Any thought Trubisky could return to the Bears was shot down when they agreed to sign quarterback Andy Dalton on Tuesday.
When the Bears traded four draft picks to move up one spot and draft Mitch Trubisky, they were confident they’d solved their quarterback problems for the next decade or so.
Less than four years after the trade, Trubisky’s time with the Bears is over.
He agreed to sign a one-year deal with the Buffalo Bills on Thursday, ending his Bears career with two playoff appearances, one injury replacement Pro Bowl berth and 29 wins over 50 starts. He will back up starter Josh Allen.
“I don’t know what went on in Chicago, but he started 50 games,” Bills general manager Brandon Beane told reporters. “The label has been put on Mitchell from afar that maybe he doesn’t deserve it. This is a reset for him. We don’t expect him to be here long term.”
Any thought Trubisky, 26, would return to the Bears was shot down when they agreed to sign quarterback Andy Dalton on Tuesday.
Trubisky did indicate a willingness to return to the Bears immediately after their playoff loss to the New Orleans Saints, insisting he had “unfinished business” in Chicago.
Trubisky will be best remembered for not living up to the expectations set when general manager Ryan Pace traded for him minutes into the 2017 draft in Philadelphia.
And, of course, the other quarterbacks Pace could have selected.
Trubisky was picked second. The Chiefs drafted Patrick Mahomes No. 10 and the Texans took Deshaun Watson No. 12. The Bears attended the Clemson pro day of the most decorated college quarterbacks of all time, but Watson has maintained for four years that the Bears talk to him before the draft.
Why?
“I have no idea,” Watson said in December.
Arguably the two most dynamic young quarterbacks in the sport, both Mahomes and Watson signed big-money contract extensions last offseason. The Bears, meanwhile, declined to give Trubisky his fifth-year option for 2021.
A parting between Trubisky and the Bears might be best for both sides. Pace and coach Matt Nagy are facing a must-win season, and Trubisky would benefit from being freed of the expectations heaped on him by a city that hasn’t cheered for an elite quarterback in 71 years.
Trubisky was drafted in 2017 just seven weeks after the Bears signed Mike Glennon in free agency. Glennon’s tenure lasted one season — and his starting job four games. Trubisky was inserted into the Bears’ lineup in Week 5. He won four of 12 starts. Coach John Fox was fired at the end of the season.
The Bears hired coach Matt Nagy — the Chiefs’ offensive coordinator that spent one season preparing Mahomes to start — to develop Trubisky. In Nagy’s first year, the pairing looked promising: Trubisky and the Bears went 12-4, won the NFC North and were a Cody Parkey double-doink away from winning their first playoff game.

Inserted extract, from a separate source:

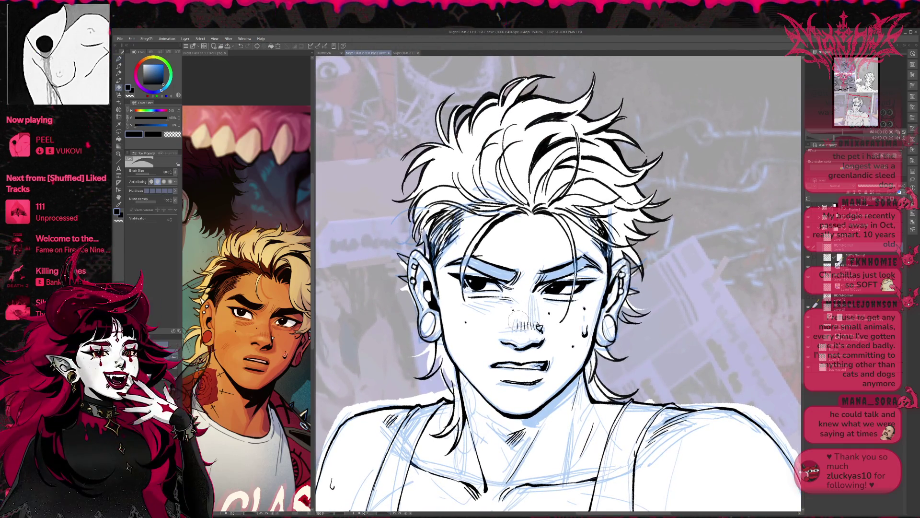
- Add and darken the short hatching strokes below the nose
{"action": "left_click_drag", "start_coordinate": [517, 322], "coordinate": [534, 332]}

Trubisky cratered enough in his third season, though, showing questionable decision-making and not running as often as he had earlier in his career, that the Bears decided not to pick up his option in May.
His final season with the team was a rollercoaster. He lost his starting job in the third quarter of the third game and returned only after a struggling Nick Foles hurt his hip in a Week 10 loss to the Vikings in Week 10. The Bears put Trubisky under center and assembled tempo-driven, run-based offensive attack, with good results. Trubisky lost to the Packers and Lions before winning three-straight games to give the Bears a win-and-they’re-in finale against Green Bay.